* EXCERPT TO READ
Let me now turn to the issue of nationalism. This goes to the very heart of the Soviet Union. The ideological base of the Union is the universal creed of Communism, but its territorial base is the Russian Empire. After the Revolution of 1917 the empire fell apart, a number of autonomous republics were established, and a civil war ensued in the course of which power was consolidated in communist hands and the outlying regions were once again brought under central control. It is possible to view the civil war as Moscow reasserting authority over its dominions.

Stalin, of course, became an absolute ruler with more power than the czars ever had. During and after the Second World War, he enlarged the territory of the Soviet Union by annexing the Baltic States and taking over parts of Poland, Romania and Czechoslovakia, not to mention Konigsburg (Kaliningrad) and the Kurile Islands. In addition, he extended the sway of the Soviet Union over Eastern Europe. In speaking of the Soviet empire, we usually mean the countries that the Soviet Union dominates outside its own borders; but there is a patchwork of nationalities within the boundaries of the Soviet Union which had been subjugated by the Stalinist system.

* PROBLEM SET
1. Quote the passage on Soviet nationalism from "Stalin, of course, became" to "the Stalinist system.".
2. Using the passage on Soviet nationalism, explain in one to three sentences why the civil war after 1917 can be seen as Moscow reasserting authority over its dominions.
3. Carry on the passage on Soviet nationalism from its last sentence.

* DATASET EXTRACT
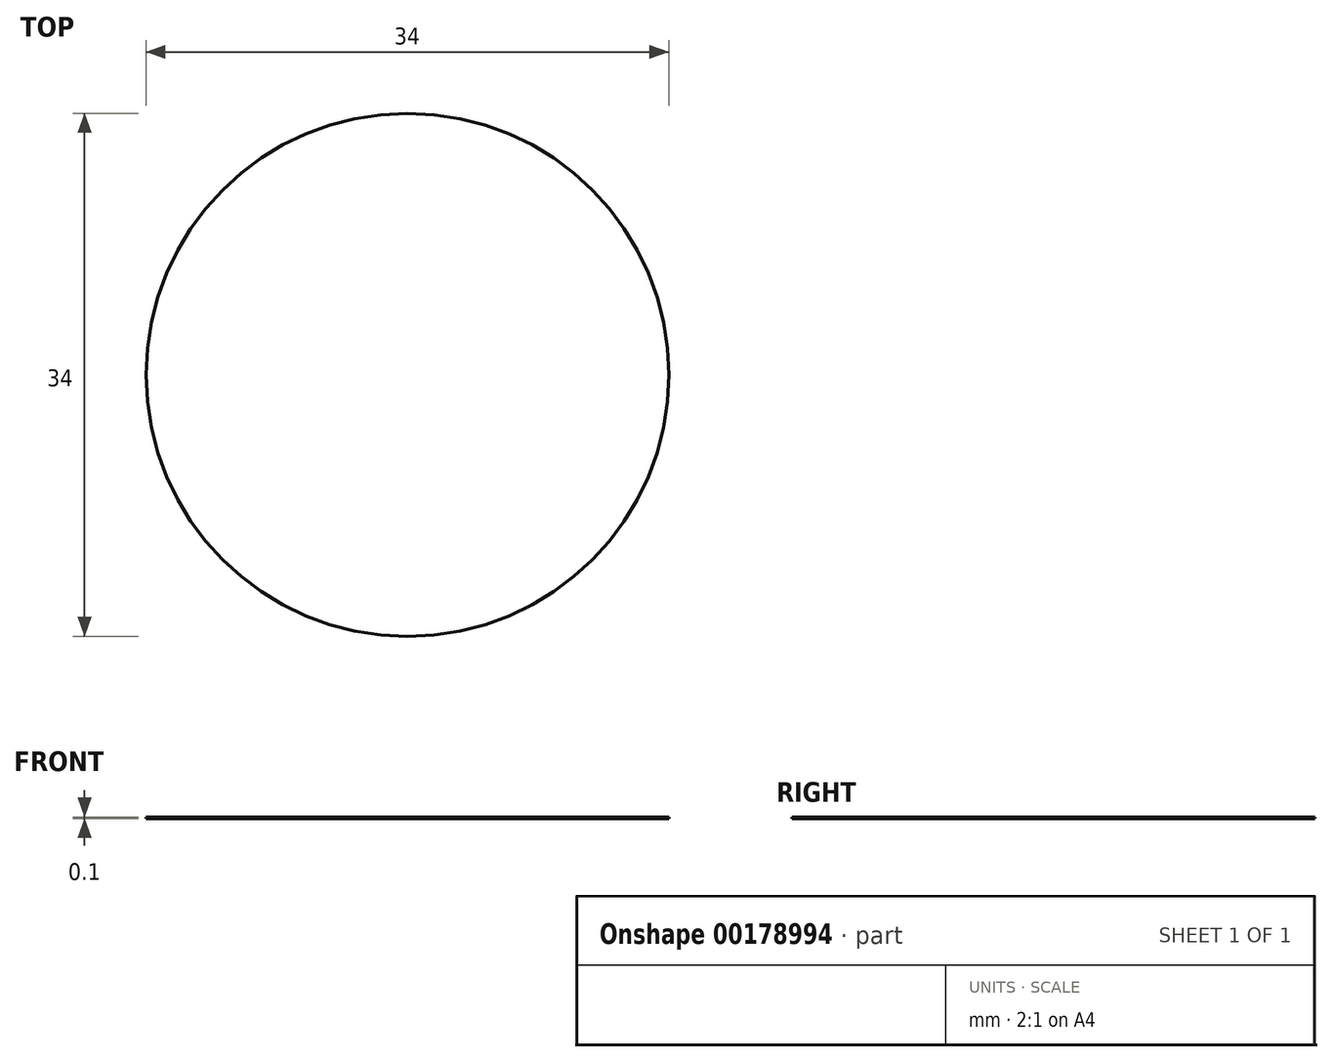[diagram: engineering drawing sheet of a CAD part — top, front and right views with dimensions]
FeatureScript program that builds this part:
annotation { "Feature Type Name" : "Feature", "Feature Type Description" : "" }
export const myFeature = defineFeature(function(context is Context, id is Id, definition is map)
    precondition{}
    {
        {
            var Q0;
            Q0=qCreatedBy(makeId("Top.planeOp"),FACE);
            var sketch = newSketch(context, id + "F0", { "sketchPlane" : qUnion([Q0])});
            skCircle(sketch, "E0", {"center": v(0, 0) * mm, "radius": 17 * mm});
            skSolve(sketch);
        }
        {
            var Q0;
            Q0 = qSketchRegion(id + "F0", true);
            extrude(context, id + "F1", {"entities" : qUnion([Q0]), "depth" : .1 * mm});
        }
    });
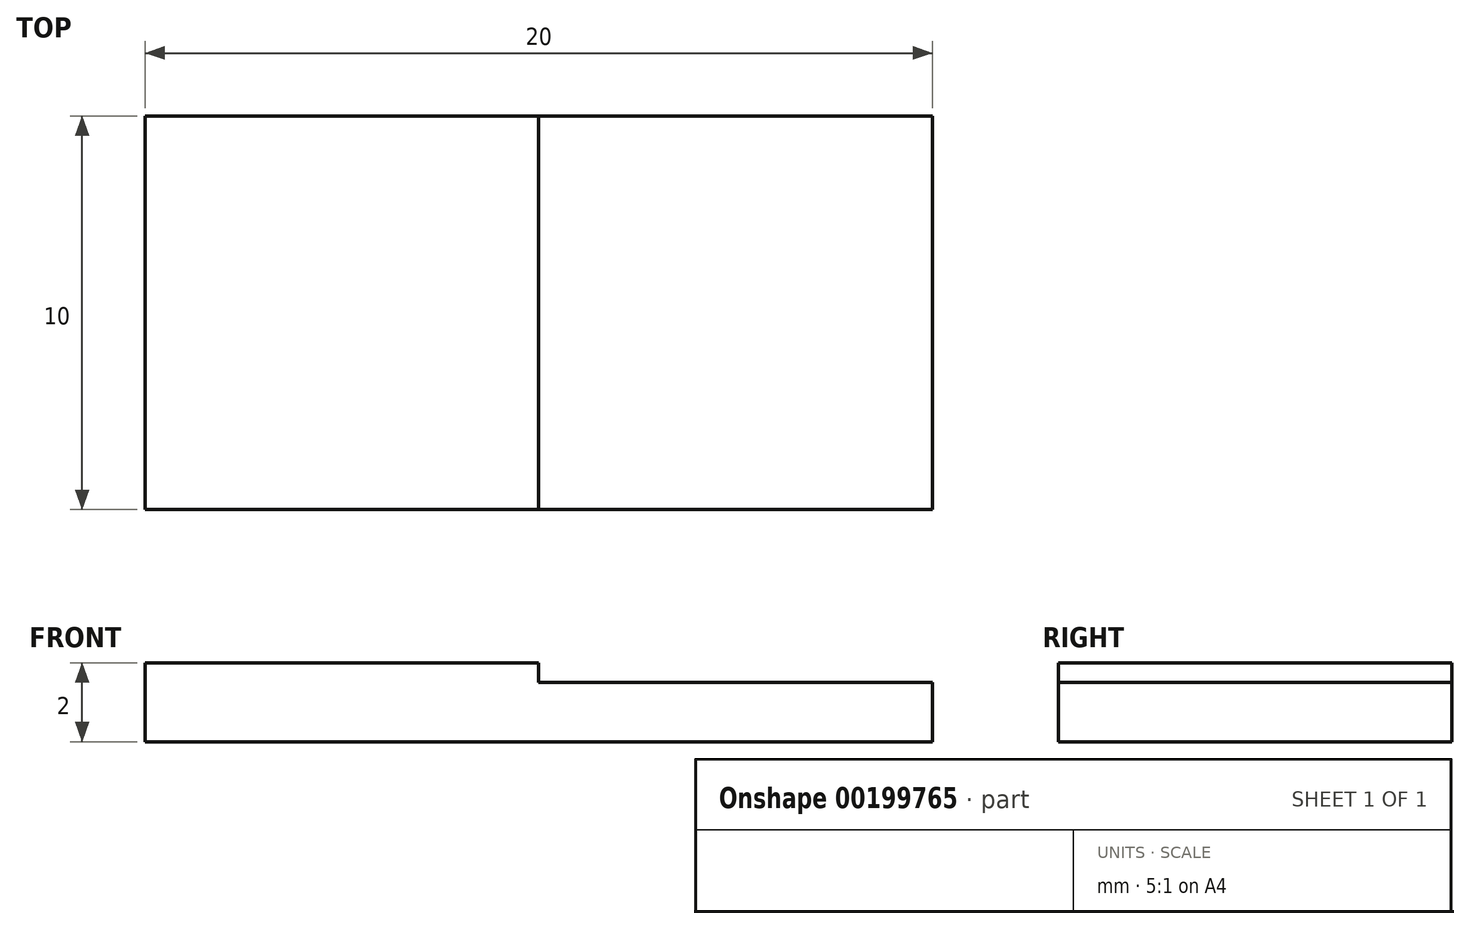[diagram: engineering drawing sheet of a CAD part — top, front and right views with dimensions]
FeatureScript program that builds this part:
annotation { "Feature Type Name" : "Feature", "Feature Type Description" : "" }
export const myFeature = defineFeature(function(context is Context, id is Id, definition is map)
    precondition{}
    {
        {
            var Q0;
            Q0=qCreatedBy(makeId("Top.planeOp"),FACE);
            var sketch = newSketch(context, id + "F0", { "sketchPlane" : qUnion([Q0])});
            skLineSegment(sketch, "E0.bottom", {"start": v(0, 0) * mm, "end": v(10, 0) * mm});
            skLineSegment(sketch, "E0.top", {"start": v(0, 10) * mm, "end": v(10, 10) * mm});
            skLineSegment(sketch, "E0.left", {"start": v(0, 0) * mm, "end": v(0, 10) * mm});
            skLineSegment(sketch, "E0.right", {"start": v(10, 0) * mm, "end": v(10, 10) * mm});
            skSolve(sketch);
        }
        {
            var Q0;
            Q0=makeQuery(id+"F0.imprint","IMPRINT",FACE,{"disambiguationData":[TD([[makeQuery(id+"F0.imprint","IMPRINT",EDGE,{"derivedFrom":sQuery(id+"F0.wireOp",EDGE,"E0.bottom")}),1.0]])]});
            extrude(context, id + "F1", {"entities" : qUnion([Q0]), "depth" : 2 * mm});
        }
        {
            var Q0;
            Q0=qCreatedBy(makeId("Top.planeOp"),FACE);
            var sketch = newSketch(context, id + "F2", { "sketchPlane" : qUnion([Q0])});
            skLineSegment(sketch, "E1.0.0", {"start": v(10, 10) * mm, "end": v(0, 10) * mm});
            skLineSegment(sketch, "E1.0.1", {"start": v(0, 10) * mm, "end": v(0, 0) * mm});
            skLineSegment(sketch, "E1.0.2", {"start": v(0, 0) * mm, "end": v(10, 0) * mm});
            skLineSegment(sketch, "E1.0.3", {"start": v(10, 0) * mm, "end": v(10, 10) * mm});
            skLineSegment(sketch, "E2.bottom", {"start": v(10, 0) * mm, "end": v(20, 0) * mm});
            skLineSegment(sketch, "E2.top", {"start": v(10, 10) * mm, "end": v(20, 10) * mm});
            skLineSegment(sketch, "E2.right", {"start": v(20, 0) * mm, "end": v(20, 10) * mm});
            skSolve(sketch);
        }
        {
            var Q0;
            Q0=makeQuery(id+"F2.imprint","IMPRINT",FACE,{"disambiguationData":[TD([[makeQuery(id+"F2.imprint","IMPRINT",EDGE,{"derivedFrom":sQuery(id+"F2.wireOp",EDGE,"E2.bottom")}),1.0]])]});
            extrude(context, id + "F3", {"entities" : qUnion([Q0]), "operationType" : NewBodyOperationType.ADD, "depth" : 1.5 * mm});
        }
    });
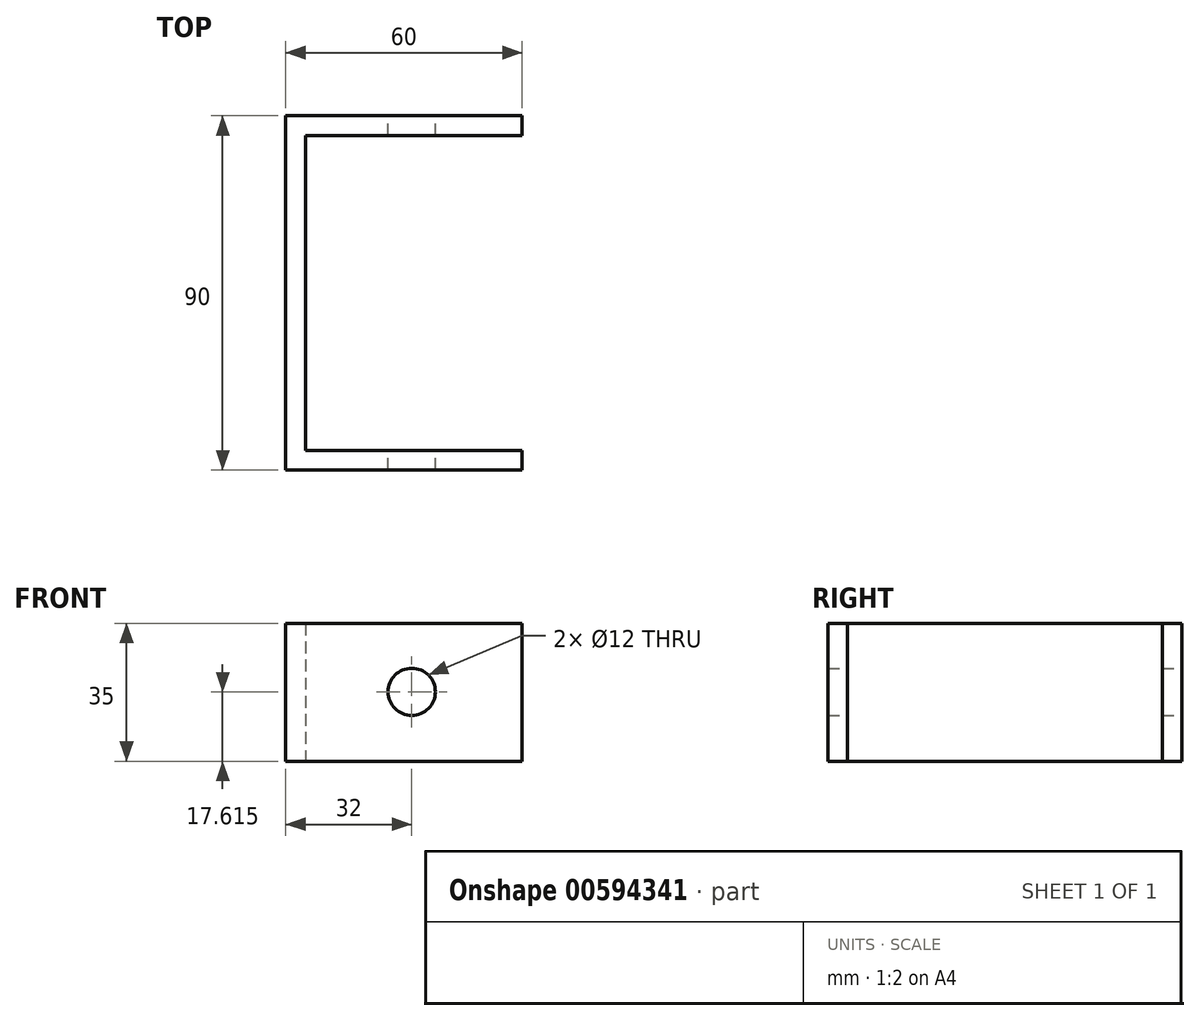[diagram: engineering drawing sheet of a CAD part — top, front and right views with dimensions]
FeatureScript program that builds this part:
annotation { "Feature Type Name" : "Feature", "Feature Type Description" : "" }
export const myFeature = defineFeature(function(context is Context, id is Id, definition is map)
    precondition{}
    {
        {
            var Q0;
            Q0=qCreatedBy(makeId("Top.planeOp"),FACE);
            var sketch = newSketch(context, id + "F0", { "sketchPlane" : qUnion([Q0])});
            skLineSegment(sketch, "E0.bottom", {"start": v(0, 0) * mm, "end": v(-5, 0) * mm});
            skLineSegment(sketch, "E0.top", {"start": v(0, 45) * mm, "end": v(-5, 45) * mm});
            skLineSegment(sketch, "E0.left", {"start": v(0, 0) * mm, "end": v(0, 45) * mm});
            skLineSegment(sketch, "E0.right", {"start": v(-5, 0) * mm, "end": v(-5, 45) * mm});
            skPoint(sketch, "E1.oppositeSnap0", {"position": v(-2.5, 45) * mm});
            skLineSegment(sketch, "E1.bottom", {"start": v(0, 40) * mm, "end": v(55, 40) * mm});
            skLineSegment(sketch, "E1.top", {"start": v(0, 45) * mm, "end": v(55, 45) * mm});
            skLineSegment(sketch, "E1.left", {"start": v(0, 40) * mm, "end": v(0, 45) * mm});
            skLineSegment(sketch, "E1.right", {"start": v(55, 40) * mm, "end": v(55, 45) * mm});
            skLineSegment(sketch, "E2.MirrorCS", {"start": v(-5, 0) * mm, "end": v(-5, -45) * mm});
            skLineSegment(sketch, "E3.MirrorCS", {"start": v(0, 0) * mm, "end": v(0, -45) * mm});
            skLineSegment(sketch, "E4.MirrorCS", {"start": v(0, -45) * mm, "end": v(-5, -45) * mm});
            skLineSegment(sketch, "E5.MirrorCS", {"start": v(0, -45) * mm, "end": v(55, -45) * mm});
            skLineSegment(sketch, "E6.MirrorCS", {"start": v(0, -40) * mm, "end": v(55, -40) * mm});
            skLineSegment(sketch, "E7.MirrorCS", {"start": v(55, -40) * mm, "end": v(55, -45) * mm});
            skSolve(sketch);
        }
        {
            var Q0;
            Q0 = qSketchRegion(id + "F0", true);
            extrude(context, id + "F1", {"entities" : qUnion([Q0]), "depth" : 35 * mm, "offsetDistance" : 25.4 * mm});
        }
        {
            var Q0;
            Q0=makeQuery(id+"F1.opExtrude","SWEPT_FACE",FACE,{"disambiguationData":[OSD([sQuery(id+"F0.wireOp",EDGE,"E0.top"),sQuery(id+"F0.wireOp",EDGE,"E1.top")])]});
            var sketch = newSketch(context, id + "F2", { "sketchPlane" : qUnion([Q0])});
            skCircle(sketch, "E8", {"center": v(-27, 17.61) * mm, "radius": 6 * mm});
            skSolve(sketch);
        }
        {
            var Q0;
            Q0=sQuery(id+"F2.wireOp",VERTEX,"E8.center");
            var Q1;
            Q1=makeQuery(id+"F1.opExtrude","SWEPT_BODY",BODY,{"disambiguationData":[OSD([sQuery(id+"F0.wireOp",EDGE,"E0.top"),sQuery(id+"F0.wireOp",EDGE,"E0.left"),sQuery(id+"F0.wireOp",EDGE,"E0.right"),sQuery(id+"F0.wireOp",EDGE,"E1.bottom"),sQuery(id+"F0.wireOp",EDGE,"E1.top"),sQuery(id+"F0.wireOp",EDGE,"E1.right"),sQuery(id+"F0.wireOp",EDGE,"E2.MirrorCS"),sQuery(id+"F0.wireOp",EDGE,"E3.MirrorCS"),sQuery(id+"F0.wireOp",EDGE,"E4.MirrorCS"),sQuery(id+"F0.wireOp",EDGE,"E5.MirrorCS"),sQuery(id+"F0.wireOp",EDGE,"E6.MirrorCS"),sQuery(id+"F0.wireOp",EDGE,"E7.MirrorCS")])]});
            hole(context, id + "F3", {"style" : HoleStyle.SIMPLE, "endStyle" : HoleEndStyle.THROUGH, "holeDiameter" : 12 * mm, "majorDiameter" : 6.35 * mm, "isTappedThrough" : true, "tappedDepth" : 12.7 * mm, "tapClearance" : 3, "locations" : qUnion([Q0]), "scope" : qUnion([Q1])});
        }
    });
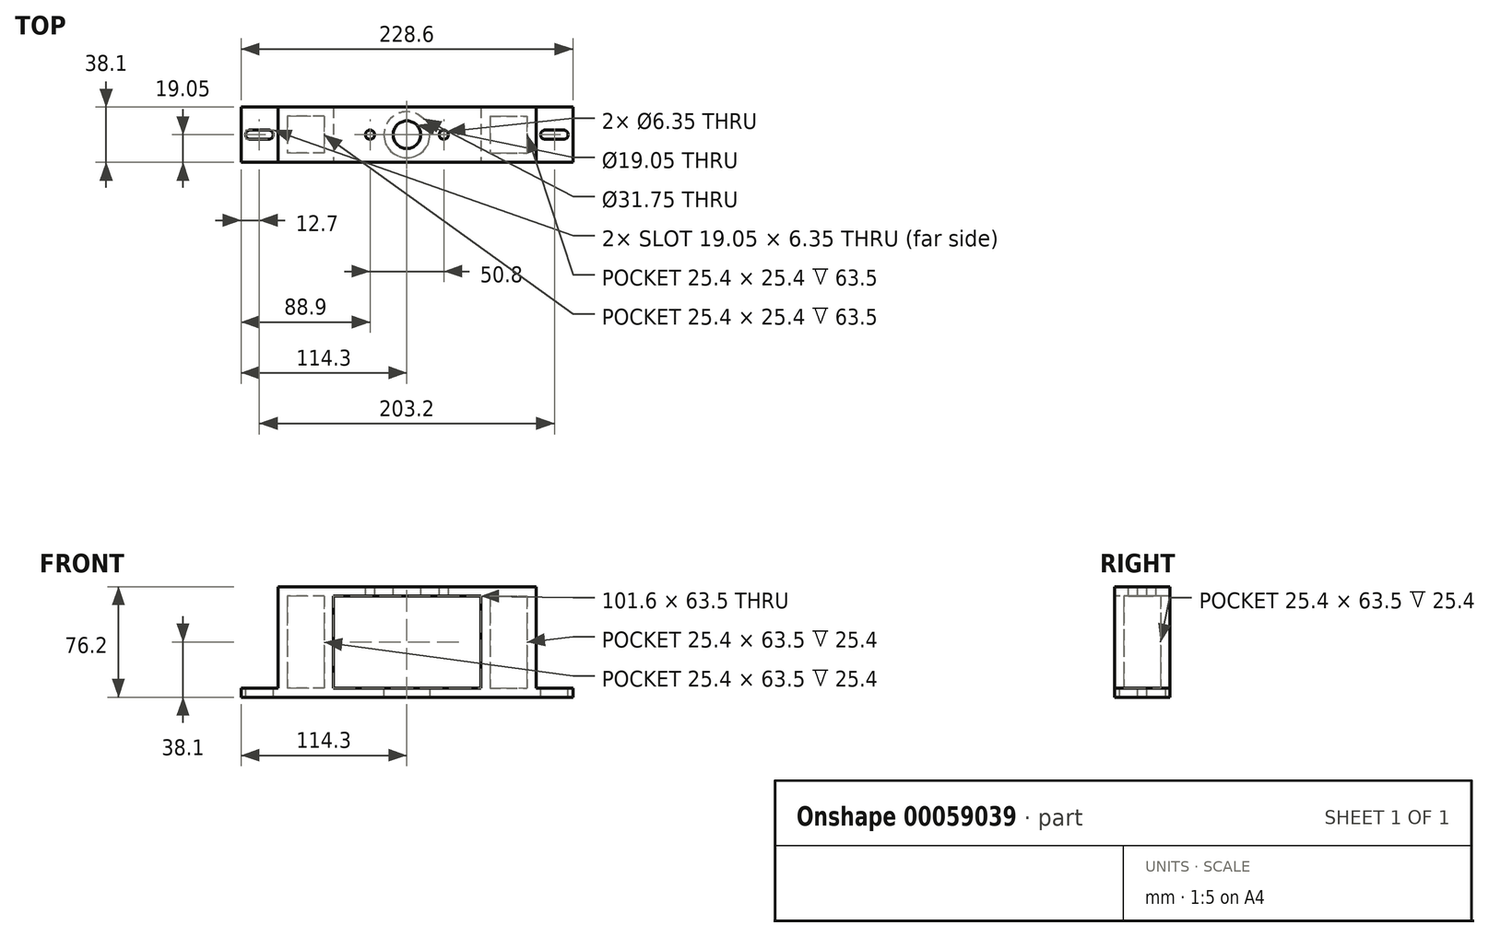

* RESULTS OF THE EXERCISE
1.
Stalin, of course, became an absolute ruler with more power than the czars ever had. During and after the Second World War, he enlarged the territory of the Soviet Union by annexing the Baltic States and taking over parts of Poland, Romania and Czechoslovakia, not to mention Konigsburg (Kaliningrad) and the Kurile Islands. In addition, he extended the sway of the Soviet Union over Eastern Europe. In speaking of the Soviet empire, we usually mean the countries that the Soviet Union dominates outside its own borders; but there is a patchwork of nationalities within the boundaries of the Soviet Union which had been subjugated by the Stalinist system.

2. After the Revolution of 1917, the empire fell apart and a number of autonomous republics were established. During the civil war that followed, power was consolidated in communist hands and the outlying regions were once again brought under central control.

3.
This is not the place to review Stalin's policy towards nationalities. Suffice it to say that he had no more respect for nationality than for any other human attribute. His only concern was to make his system work and he had no hesitation in moving people around on a very large scale. A high proportion of the population was deported from the Baltic States to other parts of the Soviet Union and replaced by ethnic Russians; similarly, millions of Koreans were moved from the maritime areas of Siberia further inland, ethnic Ukrainians replaced Poles in Lvov, Germans were deported from Kaliningrad, and so on.

When Gorbachev loosened the constraints, national resentments and aspirations began to find expression. That was what Gorbachev was hoping for: nationalist movements were his natural allies in shaking up the rigid power structure. He wanted to release spontaneous forces but in Armenia and Azerbaijan they turned against each other and posed a deadly threat to his policy of liberalization.

Nationalism has two faces. It is easy to distinguish between them. One is benign, cultural, seeking self-expression, and supportive of the aspirations of other nationalities. It is the nationalism that swept Europe in 1848. The other is primitive, violent, directed against other nationalities. It is the stuff civil wars are made of. The benign form fits in well with the concept of open society; the vicious form is the breeding ground of closed societies. What is difficult to understand is the way the two faces are related to each other.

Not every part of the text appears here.